Link my Lineup

Published on June 17, 2025

Over 1100 artists performed at Glastonbury 2024. With that many groups playing, it’s really hard for people to find everyone they might want to see. Even if you, like many, went through all of the posters and stage times, you could easily miss someone you liked. I know as well that there are songs I really like but don’t know the artist of off the top of my head.

I built the first version of Link my Lineup in May 2024 to help with this problem. It cross-references your Spotify data with a festival’s lineup and displays all of your matches. Spotify already has a really nice personalised Glastonbury playlist, and there is a genre to help you explore what’s happening. Link my Lineup is slightly different in that I wanted it to be a fairly raw display of data for the user to explore.

In 2025, I redesigned the website so it works for different festivals across multiple years. The screenshot below shows how users see the results.

User data

Link my Lineup pulls the user’s listening data from the Spotify API. I use a few different sources, because I found in testing that my friends use Spotify in different ways. Some keep track of songs they like by saving them; some only save albums or follow artists. Others don’t save anything, but add the songs they like to playlists. I therefore use four sources of data:

  • Top artists: the artists a user has listened to most in the short-term (last four weeks), medium-term (last six months), and long-term (several years).
  • Saved songs/albums: artists that are on songs or albums that the user has saved
  • Followed artists: any artist that the user follows
  • Playlists: optionally, the user can select playlists that contain artists they’d like to include in their results

I did all data processing on the client side so users didn’t have to share their listening data with me, as that can be pretty personal.

The result of this process is a set of artist IDs that the user is interested in. Next, I need a similar set for the lineup so I can present the intersection to the user.

Accurately building the lineup

For the 2024 festival, I (obviously?) used the artist names to find their Spotify IDs. The Glastonbury website has a list of people playing, but that required a bit of processing. For example, “Shygirl presents Club Shy” needed to be normalised to “Shygirl”. The format for multiple artists playing together can get quite complicated: “Hedex B2B Bou ft B Live 247 & Eksman” contains four people. There is no standardisation, but fortunately LLMs are good at normalising this kind of thing.

With a list of normalised artist names, I used Spotify’s API to find the corresponding artist ID for each. Frequently though, there was more than one artist on Spotify with the same name, so I developed some heuristics for disambiguation. If there was only one exact match, I used that. If there were multiple, but only one had a profile picture set, I used that one. Otherwise, if one artist had a substantially higher ‘popularity’ metric than the others, I used that one. Rarely, I had to fallback to manual disambiguation, which mostly looked like me checking whether one of the artists had posted on socials about the festival.

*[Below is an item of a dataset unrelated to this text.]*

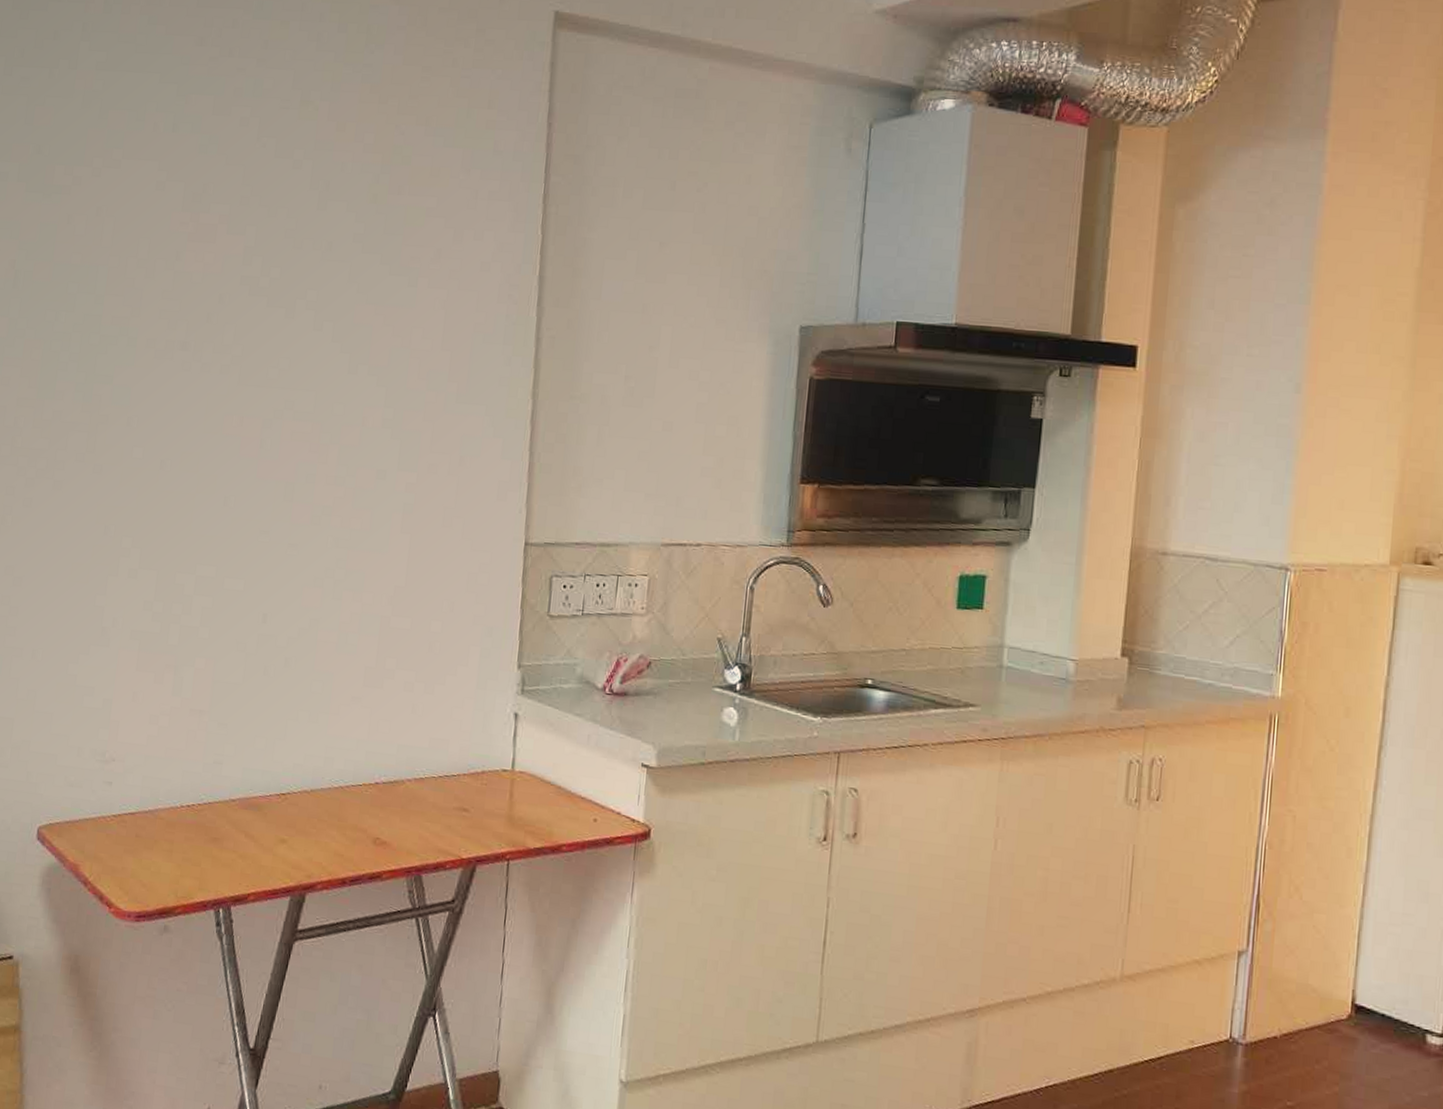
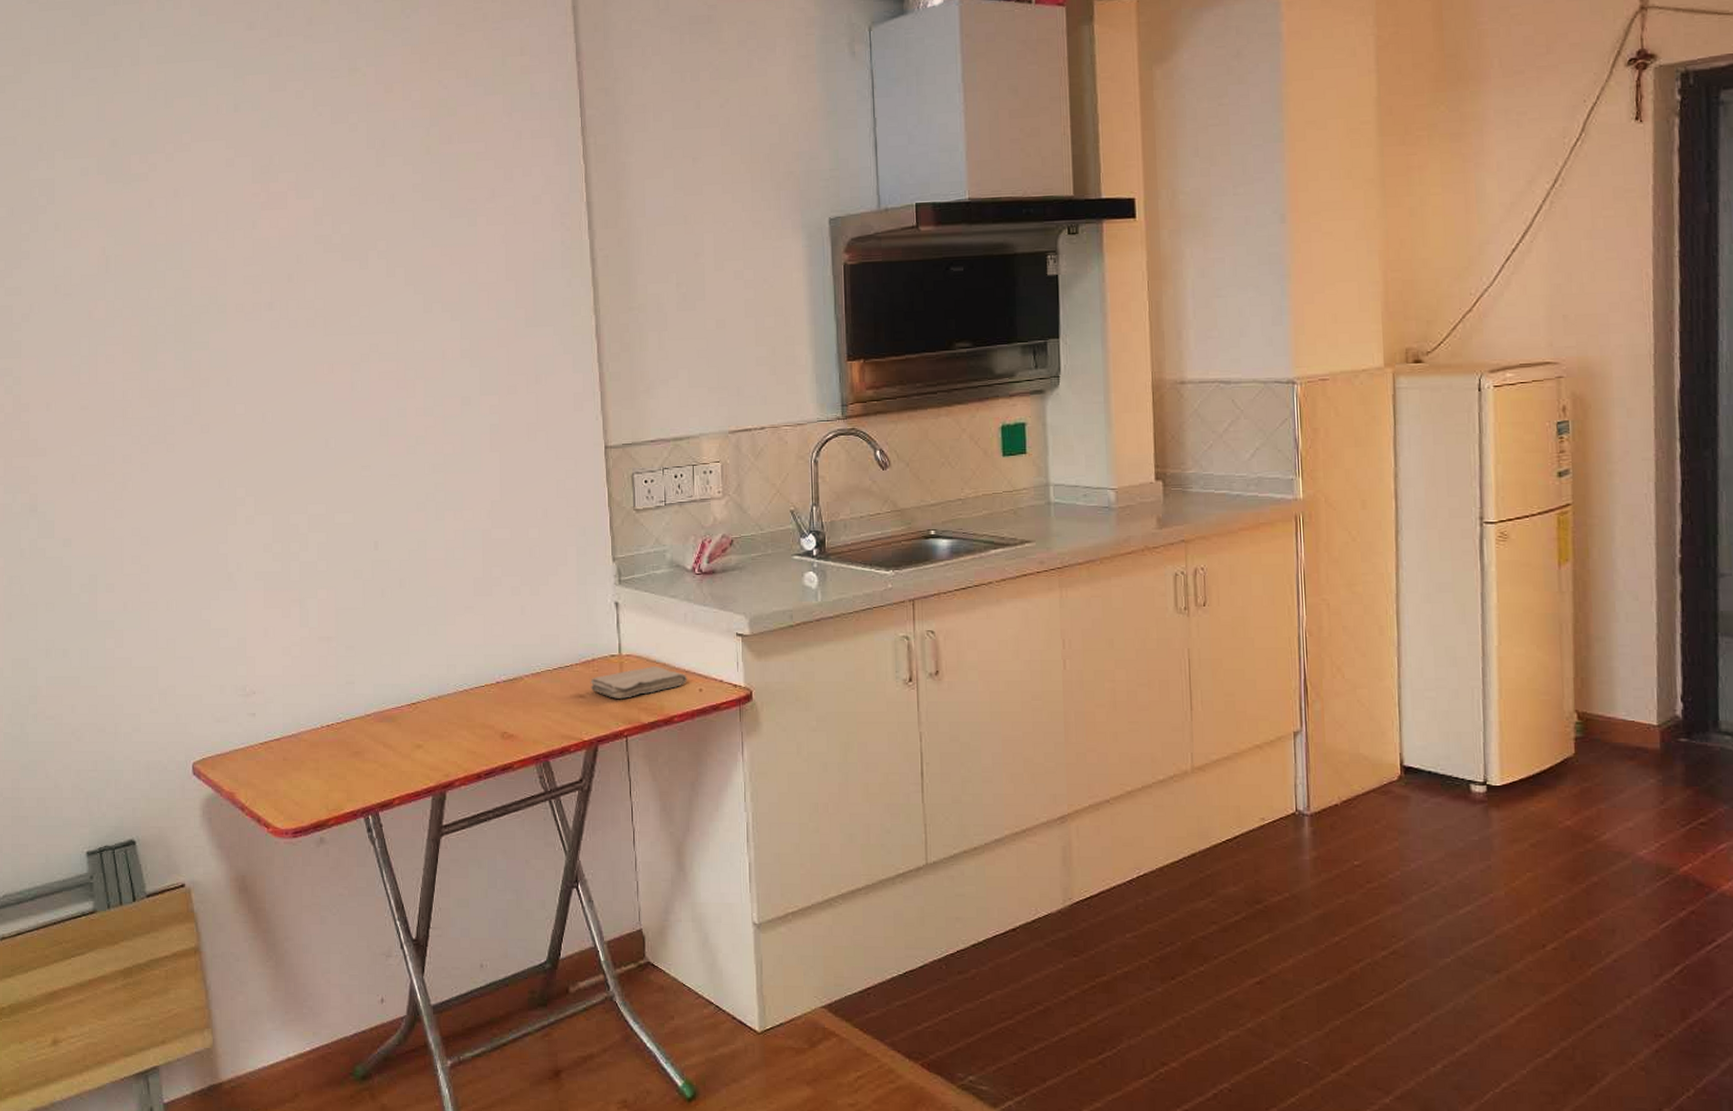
washcloth: none [476,787,583,819] -> present [590,666,688,699]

For the 2025 festival, the Glastonbury website provided not only artist names, but also a URL each. These were most often links to the artist’s official webpage or social media (mainly Instagram). I felt that using these links to find Spotify IDs would be more robust than matching on name, given that my heuristics could have given false matches.

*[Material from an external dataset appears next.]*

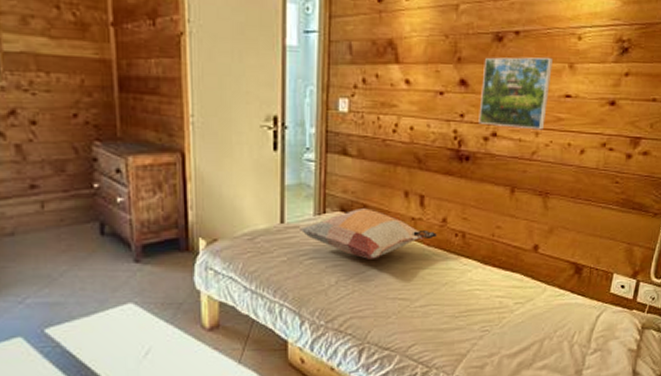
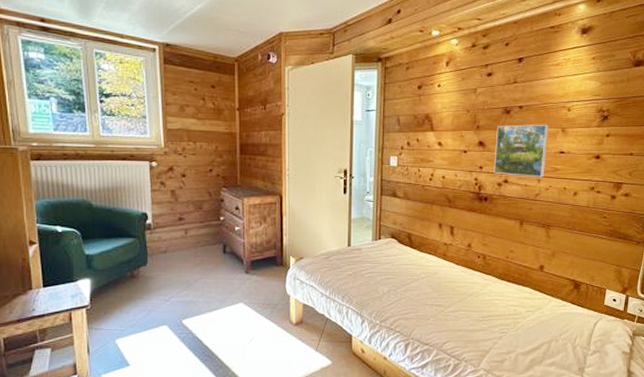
decorative pillow: present [300,208,437,259] -> none [362,236,464,274]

MusicBrainz is an open source music database that lists information about artists, including, crucially, known websites and social media profiles. I queried the MusicBrainz API with each artist’s URL to find their database entry. If there was a match, I used that. If that failed, but there was only one artist in the database with exactly the same name as my query, I used that. This is slightly risky, because our artist may not be present the database and you wouldn’t believe how many artists there are with the same name. We could end up matching against the wrong artist because they were present and ours wasn’t. I decided this was a risk worth taking because the database is reasonably complete and it saved a lot of manual effort. After finding a MusicBrainz entry, I used the Spotify ID from there if present.

I didn’t use the Spotify API in my artist matching at all in 2025. It would certainly be a good idea to, and I’ll incorporate it with my MusicBrainz lookups in the future. Honestly, I spent a fair bit of time manually disambiguating artists, and it wasn’t too hard with the nice admin interface that Claude Code built for me. A benefit of this is that I was able to contribute new artist entries, social media links, and Spotify profiles to MusicBrainz (you can see these on my profile).

Next steps

My goal previously was to take the 2024 site and re-write it so it could handle more festivals. I completed this with a lot of help from Claude Code. In fact, there is not a single line of human-written code in the project.

I’ll expand Link my Lineup to more festivals over the course of summer 2025. At the moment, gathering the lineup for new festivals is a fairly manual process, as each festival website needs custom scraping logic. There is no reason that this cannot be automated with an agent.